Indígenas exigem voz ativa nas deliberações da COP17 contra a Desertificação na Mongólia
Fonte: recifenews.com.br | Data: 21/08/2026 11:42:13
Indígenas de várias regiões globais promoveram um protesto na quinta-feira, dia 20, reivindicando sua inclusão efetiva nas negociações oficiais da 17ª Conferência das Nações Unidas para o Combate à Desertificação (COP17), evento que ocorre na capital da Mongólia, Ulaanbaatar.
Embora este ano tenha sido criado um espaço exclusivo para as reuniões dos povos indígenas e comunidades tradicionais, denominado Caucus Indígena e de Comunidades Tradicionais, eles consideram essa iniciativa insuficiente por se tratar de uma presença meramente simbólica, que não assegura uma participação plena, significativa e efetiva nas discussões.
A liderança da Associação das Mulheres Indígenas Peules do Chade (AFPAT, sigla em francês), representada por Oumarou Ibrahim Hindou, destacou a necessidade de maior respeito dos governantes presentes na conferência para com os povos tradicionais.
“Nossa participação não pode ser meramente simbólica. Estamos aqui para reivindicar nossa terra e nossos territórios. Queremos que nossos conhecimentos e nossos direitos sejam reconhecidos. Não haverá COP sem as pessoas da terra. Nós estamos prontos para lutar”, declarou Oumarou.
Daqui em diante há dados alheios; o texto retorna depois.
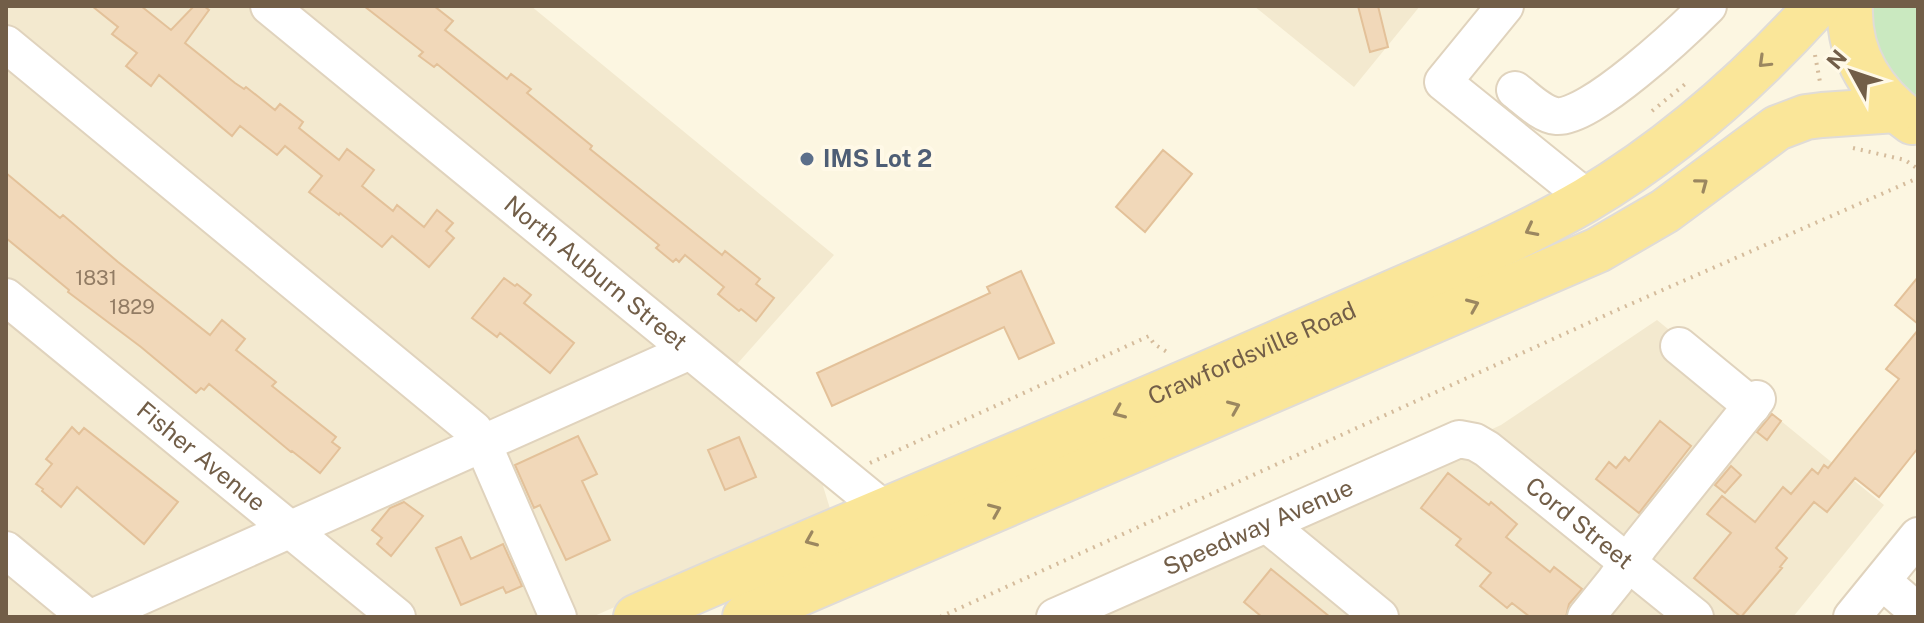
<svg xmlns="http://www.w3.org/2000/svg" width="1924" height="623" viewBox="0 0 1924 623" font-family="'Public Sans',sans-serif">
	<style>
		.residential { fill: #f3e9cf }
		.green { fill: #cae9c0 }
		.building { fill: #f1d8b9; stroke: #e3c199; stroke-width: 2 }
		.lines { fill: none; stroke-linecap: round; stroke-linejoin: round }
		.minor-casing { stroke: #e0d3bd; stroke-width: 40 }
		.major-casing { stroke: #e0dcd7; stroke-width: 48 }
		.path { stroke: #d5bc9c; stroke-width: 4; stroke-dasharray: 2 6; stroke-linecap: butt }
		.minor { stroke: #fff; stroke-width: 36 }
		.major { stroke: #fae699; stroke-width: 44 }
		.oneway { stroke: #9b8760 }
		.service-dot { fill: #5c6f8a; stroke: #fff9e7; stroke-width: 3 }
		.labels { text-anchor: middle; stroke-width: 8; stroke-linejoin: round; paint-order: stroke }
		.number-label { font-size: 20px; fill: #927c64 }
		.service-label { font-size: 24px; font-weight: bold; fill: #4e5e75; stroke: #fff9e7; text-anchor: start }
		.street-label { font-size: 24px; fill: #725e48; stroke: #fff9e7 }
	</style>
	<rect width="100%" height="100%" fill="#fcf6e1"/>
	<path class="residential" d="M6,6H531L834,255L714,390L820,476L831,512L592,617H6Z
		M1254,6H1420L1354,87Z
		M1657,320L1884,505L1793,617H1085L1501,425Z"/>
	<path class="green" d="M1850,6H1918V124Z"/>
	<path class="building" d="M92,6H141L171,30L194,6H204L209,10L185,43L235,83L244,89L246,87L275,110L280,104L303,122L299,128L339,160L347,149L374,170L362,186L393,211L397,205L424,227L437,210L453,223L446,231L454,238L429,267L392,236L382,247L340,213L339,215L309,192L322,176L285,146L277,155L240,126L232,136L159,75L151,86L126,66L137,53L112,34L118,27Z
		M364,6H434L453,21L445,30L507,79L511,74L531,89L527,93L592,146L590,149L722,255L725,251L760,279L756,284L774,298L756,321L741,309L739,311L718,294L724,287L685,255L679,262L676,259L673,262L656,248L659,245L437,64L434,67L419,56L423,52Z
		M1358,6H1378L1388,47L1370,52Z
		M1163,150L1192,174L1145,232L1116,207Z
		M6,173L60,218L63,215L118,262L210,335L222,320L245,339L236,350L276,382L272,386L336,437L332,442L340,448L320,473L292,451L291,452L209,384L204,390L201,388L196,393L141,347L68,292L69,290L6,238Z
		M1021,271L1054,343L1019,359L1004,327L832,406L817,373L990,293L987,287Z
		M1918,277V324L1895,305Z
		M504,278L515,286L517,284L531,295L524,303L574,343L550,373L500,333L497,337L472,318Z
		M1918,330V448L1879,497L1855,478L1827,512L1814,502L1776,548L1787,558L1780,567L1782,568L1741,617L1694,578L1731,533L1707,514L1722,496L1755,522L1783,487L1791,494L1812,469L1818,474L1824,465L1828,468L1899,379L1886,369Z
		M1772,414L1781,421L1767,440L1757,432Z
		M1660,421L1691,446L1639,513L1596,479L1609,462L1616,468L1625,457L1629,461Z
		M72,427L79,434L84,428L178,502L144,544L77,487L61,507L42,491L43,489L36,484L52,464L46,459Z
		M578,436L597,474L582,481L610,540L566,560L540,505L534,508L515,465Z
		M739,437L756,477L725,490L708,450Z
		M1731,466L1741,475L1725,493L1715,485Z
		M1448,473L1489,505L1491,502L1517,524L1506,537L1550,572L1554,567L1582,589L1569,604L1566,617H1530L1512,603L1507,608L1480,586L1491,573L1456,545L1461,539L1421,508Z
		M404,502L423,516L391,556L377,544L382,538L372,530L390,508Z
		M461,537L471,559L503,544L522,586L506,593L503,587L461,605L436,548Z
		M1271,569L1330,617H1262L1244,602Z"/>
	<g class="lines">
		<g class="minor-casing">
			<g id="minor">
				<path id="s1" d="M269,6L903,525"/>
				<path d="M1505,6L1443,82L1588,199"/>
				<path d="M6,44L474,430L483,444L558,617"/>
				<path d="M1515,90C1527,99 1541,114 1556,116C1589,120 1683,31 1708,6"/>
				<path id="s2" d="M6,297L397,617"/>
				<path d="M1679,346L1752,406"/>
				<path d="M1267,524L1380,617"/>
				<path d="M6,550L87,617"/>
				<path d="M1882,581L1918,612"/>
				<path d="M94,617L690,351"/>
				<path id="s3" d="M1055,617L1459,439L1475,442L1487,449L1695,617"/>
				<path d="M1586,617L1615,581L1640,545L1757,399"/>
				<path d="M1852,617L1918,536"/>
			</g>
		</g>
		<g class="major-casing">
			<g id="major">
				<path d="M1850,6C1848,56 1873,94 1912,122"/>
				<path id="s4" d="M636,617C833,530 1033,449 1231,363C1290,337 1350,311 1410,285C1470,259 1529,233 1586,200C1673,148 1749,81 1817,6"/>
				<path d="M745,617L1598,250L1665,211L1777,128L1806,117L1822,115L1896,110"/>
			</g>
		</g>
		<path class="path" d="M1815,55L1820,82
			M1652,111L1689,81
			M1853,148L1905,160L1918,169
			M870,463L1149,336L1154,344L1167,352
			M940,617L1617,310L1918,178"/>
		<use href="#minor" class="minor"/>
		<use href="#major" class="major"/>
	</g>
	<defs><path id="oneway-chevron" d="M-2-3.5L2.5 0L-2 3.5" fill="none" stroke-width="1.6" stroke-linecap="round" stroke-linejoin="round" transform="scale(2)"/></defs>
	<g class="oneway">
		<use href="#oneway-chevron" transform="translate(1764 62) rotate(136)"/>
		<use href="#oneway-chevron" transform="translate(1702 184) rotate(-37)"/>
		<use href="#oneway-chevron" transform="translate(1531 230) rotate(153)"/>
		<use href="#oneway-chevron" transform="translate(1473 305) rotate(-23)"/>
		<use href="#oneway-chevron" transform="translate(1234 407) rotate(-23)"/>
		<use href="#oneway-chevron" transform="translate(1119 412) rotate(157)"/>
		<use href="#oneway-chevron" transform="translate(995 510) rotate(-23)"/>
		<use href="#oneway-chevron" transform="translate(811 540) rotate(157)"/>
	</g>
	<circle class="service-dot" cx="807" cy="159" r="8"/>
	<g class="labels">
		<g class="number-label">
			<text x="96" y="285">1831</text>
			<text x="132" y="314">1829</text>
		</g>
		<g class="service-label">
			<text x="823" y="167">IMS Lot 2</text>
		</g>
		<g class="street-label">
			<text dy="8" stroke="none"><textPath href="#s1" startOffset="422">North Auburn Street</textPath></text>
			<text dy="8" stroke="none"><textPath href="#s4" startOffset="670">Crawfordsville Road</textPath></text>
			<text dy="8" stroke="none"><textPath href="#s2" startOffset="252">Fisher Avenue</textPath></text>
			<text dy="8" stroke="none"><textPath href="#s3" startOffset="590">Cord Street</textPath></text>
			<text dy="8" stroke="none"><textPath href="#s3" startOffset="222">Speedway Avenue</textPath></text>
		</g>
	</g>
	<rect width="1924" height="623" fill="none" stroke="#725e48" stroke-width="16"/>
	<g transform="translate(1852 72) rotate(310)" stroke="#fff9e7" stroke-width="6" paint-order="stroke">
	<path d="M0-6L14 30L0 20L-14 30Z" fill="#725e48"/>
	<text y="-12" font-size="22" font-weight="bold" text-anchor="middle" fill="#725e48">N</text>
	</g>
</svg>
Os manifestantes também exigiram que a agenda oficial da conferência volte a contemplar questões relativas ao gênero e à participação social, temas que foram retirados a pedido dos Estados Unidos. Para que o documento da conferência seja aprovado, é necessário consenso entre as 197 partes integrantes da convenção, pois esse documento define os tópicos que serão efetivamente negociados pelos governos.
Sonia Astuhuamán Pardavé, líder quechua da nação Kuntur Wanka, da região de Junín, no Peru, ressaltou que os indígenas são os principais guardiões da natureza e não podem ser excluídos das decisões que impactarão diretamente suas vidas.
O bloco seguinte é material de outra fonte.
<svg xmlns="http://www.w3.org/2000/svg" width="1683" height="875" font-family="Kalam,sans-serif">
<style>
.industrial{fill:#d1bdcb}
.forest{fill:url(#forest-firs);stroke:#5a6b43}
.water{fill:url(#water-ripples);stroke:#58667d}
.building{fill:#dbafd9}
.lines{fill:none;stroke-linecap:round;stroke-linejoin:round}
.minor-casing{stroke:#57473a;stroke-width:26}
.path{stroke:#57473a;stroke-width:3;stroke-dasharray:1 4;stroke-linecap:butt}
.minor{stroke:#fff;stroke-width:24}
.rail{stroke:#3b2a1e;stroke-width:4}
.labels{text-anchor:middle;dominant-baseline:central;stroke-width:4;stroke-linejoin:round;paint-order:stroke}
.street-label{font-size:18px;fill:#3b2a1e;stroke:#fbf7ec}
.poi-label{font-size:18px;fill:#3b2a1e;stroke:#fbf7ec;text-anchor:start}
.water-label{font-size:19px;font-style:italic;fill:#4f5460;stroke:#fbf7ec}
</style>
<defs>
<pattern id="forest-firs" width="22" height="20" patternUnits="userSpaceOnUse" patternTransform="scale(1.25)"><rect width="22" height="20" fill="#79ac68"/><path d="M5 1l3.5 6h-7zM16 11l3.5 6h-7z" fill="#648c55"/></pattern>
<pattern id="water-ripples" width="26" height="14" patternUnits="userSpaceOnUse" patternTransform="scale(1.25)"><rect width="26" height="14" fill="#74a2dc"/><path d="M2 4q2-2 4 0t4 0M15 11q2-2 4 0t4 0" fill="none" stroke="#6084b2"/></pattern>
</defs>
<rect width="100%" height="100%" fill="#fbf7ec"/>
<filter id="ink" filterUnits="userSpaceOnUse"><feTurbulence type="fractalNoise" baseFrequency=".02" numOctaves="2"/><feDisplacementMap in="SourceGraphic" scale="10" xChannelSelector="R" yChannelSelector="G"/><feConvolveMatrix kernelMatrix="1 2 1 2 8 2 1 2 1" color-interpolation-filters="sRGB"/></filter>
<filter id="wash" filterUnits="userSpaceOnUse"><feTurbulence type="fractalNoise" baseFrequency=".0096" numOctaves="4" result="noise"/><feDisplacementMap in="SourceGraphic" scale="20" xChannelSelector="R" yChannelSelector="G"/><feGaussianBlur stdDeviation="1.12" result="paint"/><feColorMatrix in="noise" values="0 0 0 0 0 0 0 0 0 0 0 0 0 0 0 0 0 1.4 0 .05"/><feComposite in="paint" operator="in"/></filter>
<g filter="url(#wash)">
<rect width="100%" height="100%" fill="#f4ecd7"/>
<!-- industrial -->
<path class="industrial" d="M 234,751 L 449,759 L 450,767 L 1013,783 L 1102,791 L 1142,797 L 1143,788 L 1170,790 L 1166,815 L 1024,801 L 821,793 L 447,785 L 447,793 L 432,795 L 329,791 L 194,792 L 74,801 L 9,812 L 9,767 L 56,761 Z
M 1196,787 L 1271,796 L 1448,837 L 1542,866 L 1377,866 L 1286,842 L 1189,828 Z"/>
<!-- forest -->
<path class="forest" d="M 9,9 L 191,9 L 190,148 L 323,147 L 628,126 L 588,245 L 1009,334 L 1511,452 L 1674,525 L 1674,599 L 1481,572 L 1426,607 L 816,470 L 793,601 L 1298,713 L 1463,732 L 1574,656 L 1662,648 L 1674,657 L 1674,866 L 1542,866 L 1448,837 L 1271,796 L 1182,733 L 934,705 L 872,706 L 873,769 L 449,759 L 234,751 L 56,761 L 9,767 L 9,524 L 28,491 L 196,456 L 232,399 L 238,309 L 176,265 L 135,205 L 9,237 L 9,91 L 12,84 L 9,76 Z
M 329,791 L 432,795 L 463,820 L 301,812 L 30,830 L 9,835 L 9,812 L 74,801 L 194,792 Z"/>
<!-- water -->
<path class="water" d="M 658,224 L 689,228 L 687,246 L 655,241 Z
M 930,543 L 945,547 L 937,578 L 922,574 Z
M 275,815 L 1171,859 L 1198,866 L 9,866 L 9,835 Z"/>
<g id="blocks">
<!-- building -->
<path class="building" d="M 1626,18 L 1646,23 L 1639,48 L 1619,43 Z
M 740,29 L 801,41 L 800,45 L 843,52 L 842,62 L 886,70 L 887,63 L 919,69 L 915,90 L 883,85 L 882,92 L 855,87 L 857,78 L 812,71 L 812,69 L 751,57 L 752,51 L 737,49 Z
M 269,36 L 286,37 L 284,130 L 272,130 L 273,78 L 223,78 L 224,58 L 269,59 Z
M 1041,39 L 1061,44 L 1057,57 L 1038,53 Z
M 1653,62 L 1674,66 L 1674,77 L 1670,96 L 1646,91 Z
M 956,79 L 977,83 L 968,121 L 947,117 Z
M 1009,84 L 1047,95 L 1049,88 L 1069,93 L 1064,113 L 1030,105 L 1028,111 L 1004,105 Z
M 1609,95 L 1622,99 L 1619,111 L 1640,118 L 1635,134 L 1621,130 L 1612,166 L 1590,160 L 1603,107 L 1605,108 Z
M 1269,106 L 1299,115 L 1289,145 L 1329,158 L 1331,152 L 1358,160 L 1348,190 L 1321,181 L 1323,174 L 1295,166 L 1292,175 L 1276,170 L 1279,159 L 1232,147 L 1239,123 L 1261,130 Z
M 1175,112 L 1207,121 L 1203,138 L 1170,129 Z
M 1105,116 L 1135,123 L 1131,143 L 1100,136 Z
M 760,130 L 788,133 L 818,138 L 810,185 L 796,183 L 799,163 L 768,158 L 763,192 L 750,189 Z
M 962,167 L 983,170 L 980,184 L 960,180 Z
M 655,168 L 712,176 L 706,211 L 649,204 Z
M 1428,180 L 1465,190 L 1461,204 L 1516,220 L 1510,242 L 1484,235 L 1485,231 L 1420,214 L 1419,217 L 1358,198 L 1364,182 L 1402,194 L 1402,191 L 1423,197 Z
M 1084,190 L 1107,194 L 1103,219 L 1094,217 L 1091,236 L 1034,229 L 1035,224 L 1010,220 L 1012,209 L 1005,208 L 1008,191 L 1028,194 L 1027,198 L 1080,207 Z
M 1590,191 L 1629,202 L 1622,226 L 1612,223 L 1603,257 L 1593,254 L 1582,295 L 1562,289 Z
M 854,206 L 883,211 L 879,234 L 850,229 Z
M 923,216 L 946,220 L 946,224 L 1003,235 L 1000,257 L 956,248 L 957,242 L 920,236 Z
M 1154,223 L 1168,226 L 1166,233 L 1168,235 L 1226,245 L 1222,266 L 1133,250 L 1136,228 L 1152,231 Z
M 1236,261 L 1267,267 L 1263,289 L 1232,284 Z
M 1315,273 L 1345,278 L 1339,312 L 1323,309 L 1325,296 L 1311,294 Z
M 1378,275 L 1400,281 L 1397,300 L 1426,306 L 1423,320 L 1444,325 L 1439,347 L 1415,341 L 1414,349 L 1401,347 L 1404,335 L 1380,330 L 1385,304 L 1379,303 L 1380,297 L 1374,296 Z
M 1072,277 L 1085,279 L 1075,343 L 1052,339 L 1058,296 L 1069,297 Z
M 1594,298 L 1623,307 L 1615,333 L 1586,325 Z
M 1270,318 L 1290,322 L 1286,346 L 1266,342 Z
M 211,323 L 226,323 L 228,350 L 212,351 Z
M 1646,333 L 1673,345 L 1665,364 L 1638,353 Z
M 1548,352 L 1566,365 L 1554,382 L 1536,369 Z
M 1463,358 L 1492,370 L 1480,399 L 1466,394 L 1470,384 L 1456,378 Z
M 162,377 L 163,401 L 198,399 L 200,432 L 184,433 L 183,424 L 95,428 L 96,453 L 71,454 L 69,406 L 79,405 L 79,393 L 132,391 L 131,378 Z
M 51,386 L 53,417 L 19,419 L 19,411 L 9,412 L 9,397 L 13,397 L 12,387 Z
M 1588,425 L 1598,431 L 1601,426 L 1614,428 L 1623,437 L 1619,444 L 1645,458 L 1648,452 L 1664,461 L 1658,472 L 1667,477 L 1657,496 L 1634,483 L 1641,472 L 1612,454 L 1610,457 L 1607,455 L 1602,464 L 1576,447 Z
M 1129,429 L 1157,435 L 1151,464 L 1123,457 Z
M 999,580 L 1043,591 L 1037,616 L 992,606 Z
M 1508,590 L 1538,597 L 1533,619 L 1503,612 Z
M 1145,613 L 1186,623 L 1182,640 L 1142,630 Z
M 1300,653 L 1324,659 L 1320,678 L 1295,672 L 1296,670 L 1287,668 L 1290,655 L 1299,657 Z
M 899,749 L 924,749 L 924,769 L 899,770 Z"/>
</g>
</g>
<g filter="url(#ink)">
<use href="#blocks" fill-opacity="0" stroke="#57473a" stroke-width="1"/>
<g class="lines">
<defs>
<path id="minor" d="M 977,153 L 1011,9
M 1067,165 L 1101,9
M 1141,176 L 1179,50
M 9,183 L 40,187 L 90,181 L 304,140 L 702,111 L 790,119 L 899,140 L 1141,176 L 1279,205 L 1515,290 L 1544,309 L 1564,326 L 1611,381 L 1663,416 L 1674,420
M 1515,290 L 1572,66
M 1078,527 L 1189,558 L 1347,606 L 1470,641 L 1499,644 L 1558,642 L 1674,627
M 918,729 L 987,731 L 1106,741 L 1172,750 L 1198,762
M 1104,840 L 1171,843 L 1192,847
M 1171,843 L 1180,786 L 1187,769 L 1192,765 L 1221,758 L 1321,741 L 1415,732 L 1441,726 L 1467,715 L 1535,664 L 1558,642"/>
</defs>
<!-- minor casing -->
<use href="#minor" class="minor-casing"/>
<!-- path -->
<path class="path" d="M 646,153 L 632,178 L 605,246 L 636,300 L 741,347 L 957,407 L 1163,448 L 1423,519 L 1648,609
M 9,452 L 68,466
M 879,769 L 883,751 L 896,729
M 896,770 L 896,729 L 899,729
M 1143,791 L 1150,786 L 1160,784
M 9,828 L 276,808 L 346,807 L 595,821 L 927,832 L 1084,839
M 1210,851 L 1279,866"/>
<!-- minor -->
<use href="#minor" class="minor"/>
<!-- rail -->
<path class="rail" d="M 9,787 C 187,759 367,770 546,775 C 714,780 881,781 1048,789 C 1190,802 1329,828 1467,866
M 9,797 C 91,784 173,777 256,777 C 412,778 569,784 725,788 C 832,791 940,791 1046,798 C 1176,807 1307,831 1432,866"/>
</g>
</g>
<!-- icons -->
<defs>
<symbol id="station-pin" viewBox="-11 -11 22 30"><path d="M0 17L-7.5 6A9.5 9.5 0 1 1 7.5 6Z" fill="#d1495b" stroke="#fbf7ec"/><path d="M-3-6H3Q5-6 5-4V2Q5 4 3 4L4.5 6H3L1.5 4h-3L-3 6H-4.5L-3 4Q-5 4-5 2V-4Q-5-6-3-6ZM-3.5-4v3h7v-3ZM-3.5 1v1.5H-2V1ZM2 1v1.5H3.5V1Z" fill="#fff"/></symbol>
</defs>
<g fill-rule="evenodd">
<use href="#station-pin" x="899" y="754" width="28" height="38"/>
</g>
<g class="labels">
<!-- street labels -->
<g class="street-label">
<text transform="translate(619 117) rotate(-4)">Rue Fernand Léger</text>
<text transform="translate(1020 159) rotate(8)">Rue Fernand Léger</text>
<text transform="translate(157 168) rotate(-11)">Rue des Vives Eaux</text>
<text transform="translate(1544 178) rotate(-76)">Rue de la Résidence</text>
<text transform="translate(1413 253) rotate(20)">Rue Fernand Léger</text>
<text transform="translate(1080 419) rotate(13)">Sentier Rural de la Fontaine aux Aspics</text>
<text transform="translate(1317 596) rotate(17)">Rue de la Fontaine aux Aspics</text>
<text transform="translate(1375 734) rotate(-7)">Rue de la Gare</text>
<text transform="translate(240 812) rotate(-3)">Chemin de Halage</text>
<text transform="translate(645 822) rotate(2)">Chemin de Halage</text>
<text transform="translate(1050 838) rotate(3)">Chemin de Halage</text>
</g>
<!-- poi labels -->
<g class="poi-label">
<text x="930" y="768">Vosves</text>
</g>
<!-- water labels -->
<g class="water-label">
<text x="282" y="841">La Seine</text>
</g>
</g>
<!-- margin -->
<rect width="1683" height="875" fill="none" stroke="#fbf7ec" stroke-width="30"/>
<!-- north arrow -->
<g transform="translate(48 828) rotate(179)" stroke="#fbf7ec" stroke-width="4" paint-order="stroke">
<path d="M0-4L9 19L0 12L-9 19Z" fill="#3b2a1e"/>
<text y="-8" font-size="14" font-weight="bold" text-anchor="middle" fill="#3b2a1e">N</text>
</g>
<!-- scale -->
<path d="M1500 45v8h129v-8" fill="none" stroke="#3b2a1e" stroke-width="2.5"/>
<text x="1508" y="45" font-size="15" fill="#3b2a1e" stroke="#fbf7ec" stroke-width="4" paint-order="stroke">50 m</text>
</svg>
“Representamos comunidades inteiras e temos a chave para solucionar a crise da terra e a crise climática, porque nossos ancestrais também viveram tempos como estes e souberam encontrar soluções para construir uma vida em harmonia com a natureza”, afirmou Wanka.
“O que será do planeta se deixarmos que destruam tudo? Quando não tivermos mais água e a terra estiver seca, como vão viver nossas crianças plantas e animais?”, concluiu.
Documento em Ulaanbaatar reforça papel dos povos indígenas e pastoris
No mesmo dia, durante evento paralelo à conferência, foi divulgada a Declaração de Ulaanbaatar: Apelo à Ação Global de Povos Pastoris e Indígenas, que enfatiza o papel fundamental dessas comunidades na conservação da biodiversidade, na segurança alimentar e na gestão sustentável das áreas de pastagem. A declaração repudia a visão que associa o pastoreio a práticas atrasadas ou como causador da desertificação.
Dentre as reivindicações principais está o reconhecimento dos direitos territoriais e da mobilidade, que além de possuir valor cultural e econômico, é vista como uma estratégia de adaptação às mudanças climáticas.
O documento aponta que esses povos estão entre os mais impactados pelo aquecimento global, mesmo contribuindo pouco com as emissões de gases de efeito estufa. Por isso, solicitam acesso direto a recursos para adaptação, preparo para secas e fortalecimento da resiliência.
A declaração também solicita que os governos assegurem a proteção de corredores que permitem a circulação de pessoas e animais, inclusive entre fronteiras, e garantam o acesso sazonal a pastagens, fontes de água e mercados. Alerta para os prejuízos causados pela perda e fragmentação das áreas de pastagem devido a atividades como mineração, geração de energia, obras de infraestrutura, agricultura, turismo e outros grandes empreendimentos.
O texto ainda pede mudanças no acesso a financiamentos, propondo recursos diretos, flexíveis e sem intermediários, especialmente para as comunidades que assim desejarem, além de mecanismos específicos para iniciativas lideradas por povos pastoris. Entre as sugestões estão fundos dedicados à restauração de pastagens, adaptação climática, conservação da biodiversidade, segurança alimentar, saúde e educação.
Por fim, os participantes exigem que a Declaração de Ulaanbaatar seja integrada aos resultados oficiais da COP17 e anunciam a organização de novo encontro global de povos pastoris e indígenas para o ano de 2030.